House prices are experiencing weakness in local areas and this should continue with the growth in residential investment beginning to slow. However, home prices nationwide are not in a bubble and no material downturn in housing is due.

Why? First some housing history. Robust housing activity has been a key supporter of GDP growth over the past few years, especially during the recession of 2001. From an historical perspective, it is unusual for housing to support economic growth during a recession. Housing has typically exhibited large cyclical swings, intensifying both downturns and upturns.

All previous post World War II business cycles were inflationary, meaning demand outstripped supply, placing upward pressure on prices. As inflation went up, longer-term interest rates, including mortgage rates, rose. These increases began to dampen housing activity. As inflation pressures continued to build, the Federal Reserve pushed up shorter-term interest rates, further increasing mortgage rates and creating a drag on the housing sector.

Fast forward to the recent recession and current recovery. In a typical recovery, rebounds in housing have been major sources of rebounds in the overall economy — especially at the onset of recovery. In contrast, the current business cycle has been deflationary, not inflationary. And housing has done better in a deflation because the normal increase in mortgage rates did not make an appearance. The Fed did raise short-term rates a bit before this recession (worsening the downturn), but the increase was less than in previous cycles, largely because of the general lack of inflation pressures. So, it's not surprising that housing continued to support overall economic activity throughout the recession.

However, since housing didn't take its usual tumble in the 2001 recession, it did not begin the recovery with pent-up demand. Consequently, it is unlikely to make its contribution to economic recovery in 2002 and 2003.

Now to the housing bubblists — those who wrongfully believe we're in a hyper-inflated housing market and that a major downturn is in the offing.

(Skeletal landmark data)
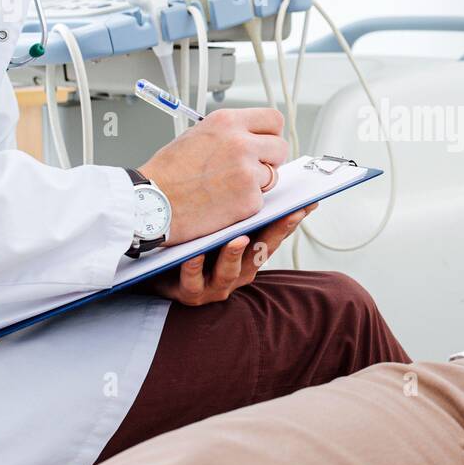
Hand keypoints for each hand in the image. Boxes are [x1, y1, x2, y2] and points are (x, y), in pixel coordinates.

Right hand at [138, 108, 288, 245]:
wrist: (152, 203)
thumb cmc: (167, 173)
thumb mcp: (197, 135)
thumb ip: (228, 133)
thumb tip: (250, 136)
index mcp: (227, 122)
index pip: (273, 119)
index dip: (271, 134)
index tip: (266, 143)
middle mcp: (240, 142)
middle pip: (280, 147)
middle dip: (270, 159)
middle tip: (252, 169)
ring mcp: (247, 171)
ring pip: (273, 176)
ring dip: (258, 183)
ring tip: (229, 188)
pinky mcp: (249, 199)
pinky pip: (261, 200)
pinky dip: (246, 205)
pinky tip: (223, 203)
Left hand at [142, 204, 315, 305]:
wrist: (156, 269)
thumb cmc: (191, 242)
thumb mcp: (218, 224)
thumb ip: (238, 206)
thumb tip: (260, 171)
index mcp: (247, 252)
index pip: (274, 234)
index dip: (291, 220)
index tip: (307, 203)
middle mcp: (238, 269)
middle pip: (261, 253)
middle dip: (276, 233)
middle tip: (287, 214)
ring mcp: (216, 283)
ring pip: (230, 272)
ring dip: (234, 255)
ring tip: (237, 239)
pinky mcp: (191, 293)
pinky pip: (193, 283)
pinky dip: (195, 269)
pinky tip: (194, 256)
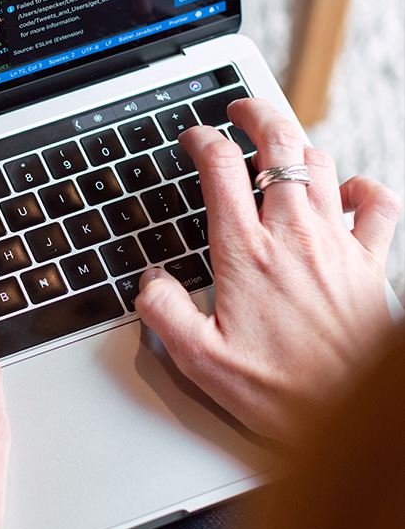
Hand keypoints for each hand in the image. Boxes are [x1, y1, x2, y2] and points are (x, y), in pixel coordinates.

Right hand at [135, 98, 400, 442]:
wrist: (354, 418)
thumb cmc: (282, 393)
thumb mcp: (200, 361)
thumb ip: (163, 313)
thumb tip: (149, 281)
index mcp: (245, 252)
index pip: (219, 167)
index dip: (200, 139)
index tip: (193, 137)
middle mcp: (292, 236)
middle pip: (278, 143)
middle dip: (255, 113)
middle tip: (240, 110)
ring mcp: (336, 244)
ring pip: (321, 163)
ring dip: (297, 147)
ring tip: (279, 151)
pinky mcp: (371, 262)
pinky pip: (378, 203)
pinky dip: (362, 187)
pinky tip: (347, 192)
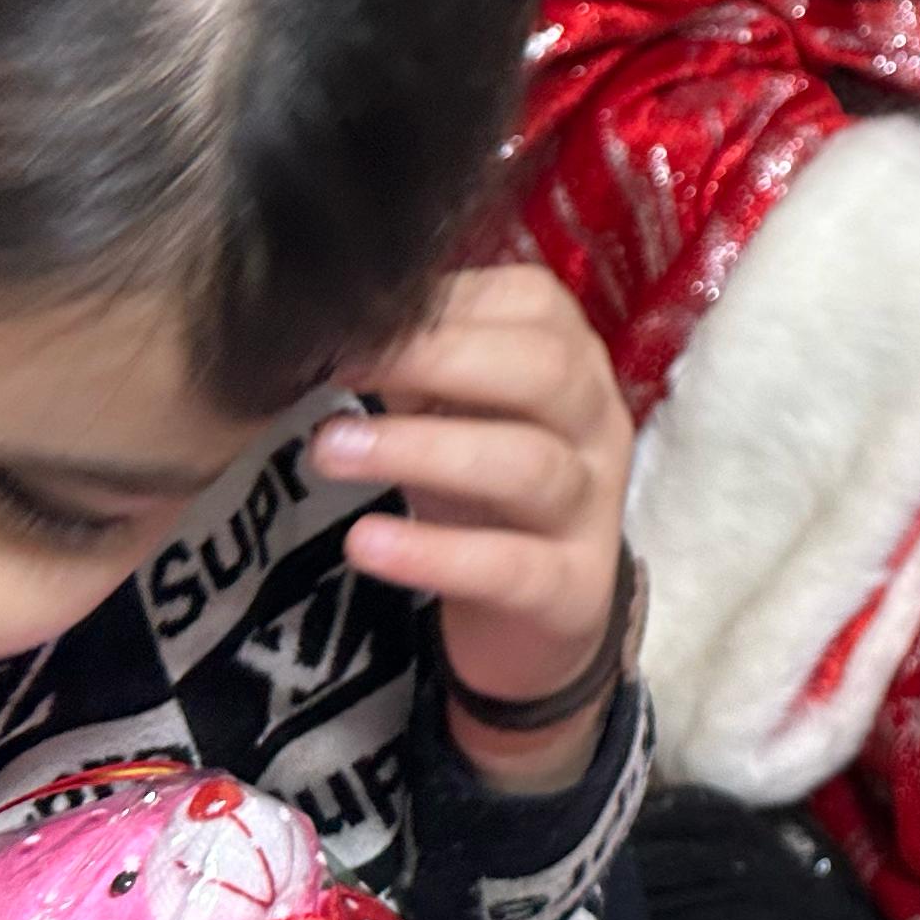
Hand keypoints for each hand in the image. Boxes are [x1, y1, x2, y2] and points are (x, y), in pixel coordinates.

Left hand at [309, 266, 635, 790]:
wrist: (535, 618)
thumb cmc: (481, 489)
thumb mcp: (454, 415)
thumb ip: (414, 366)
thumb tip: (324, 318)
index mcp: (571, 360)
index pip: (533, 301)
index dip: (442, 306)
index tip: (351, 320)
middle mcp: (595, 422)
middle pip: (543, 369)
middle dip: (437, 360)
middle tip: (337, 370)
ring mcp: (592, 506)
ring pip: (529, 464)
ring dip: (423, 449)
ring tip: (329, 451)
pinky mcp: (573, 589)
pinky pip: (512, 567)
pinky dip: (435, 553)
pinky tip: (366, 543)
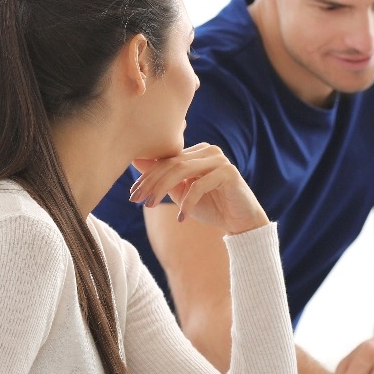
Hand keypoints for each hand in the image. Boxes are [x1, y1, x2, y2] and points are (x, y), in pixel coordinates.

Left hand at [130, 143, 267, 234]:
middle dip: (151, 183)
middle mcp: (208, 151)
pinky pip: (199, 185)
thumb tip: (136, 162)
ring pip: (182, 170)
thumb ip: (163, 179)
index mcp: (197, 152)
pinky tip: (181, 218)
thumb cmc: (212, 207)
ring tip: (150, 206)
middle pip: (172, 163)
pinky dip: (187, 202)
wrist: (241, 222)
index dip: (147, 176)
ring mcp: (220, 160)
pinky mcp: (228, 173)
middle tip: (136, 200)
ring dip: (162, 189)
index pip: (166, 160)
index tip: (132, 195)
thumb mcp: (181, 194)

▶ Work request 1
Write out the passage on housing prices from "House prices are" to "housing is due.".
▶ Work request 2
Continue the passage on housing prices from the point where it ends.

▶ Task answer 1
House prices are experiencing weakness in local areas and this should continue with the growth in residential investment beginning to slow. However, home prices nationwide are not in a bubble and no material downturn in housing is due.

▶ Task answer 2
One bubble argument making the rounds is that home prices have gone up more than house rents in recent years. In stock-market terms, this would be the equivalent of the price getting ahead of the earnings. But this doesn't fly. First, housing bubblists are comparing different houses, or apples and oranges.

To measure rental-price increases, the Bureau of Labor Statistics struggles to find a representative sample of rental homes. It produces a data series called the owners' equivalent rent series. The BLS itself cautions that the sample is hard to obtain and not very representative. The sample is rarely updated, so it is systematically biased toward smaller, older homes in neighborhoods which are not hot.

In contrast, the house-price data are up to date. It's compiled from mortgage-transaction information provided by Fannie Mae and Freddie Mac and contains comprehensive information on housing sales all across the economy.

Home prices and rental prices are not correlated, so the discrepancy going on now is not meaningful. When housing is sluggish (as in the early 1990s), house-price increases lagged rental-price increases. Now it's the reverse. In neither case does the comparison prove anything about home prices. In the most recent reading (the second quarter of 2002), house prices were up 6.5% year-over-year while owners' equivalent rent was up 4.3% year-to-year — not much sign of a bubble.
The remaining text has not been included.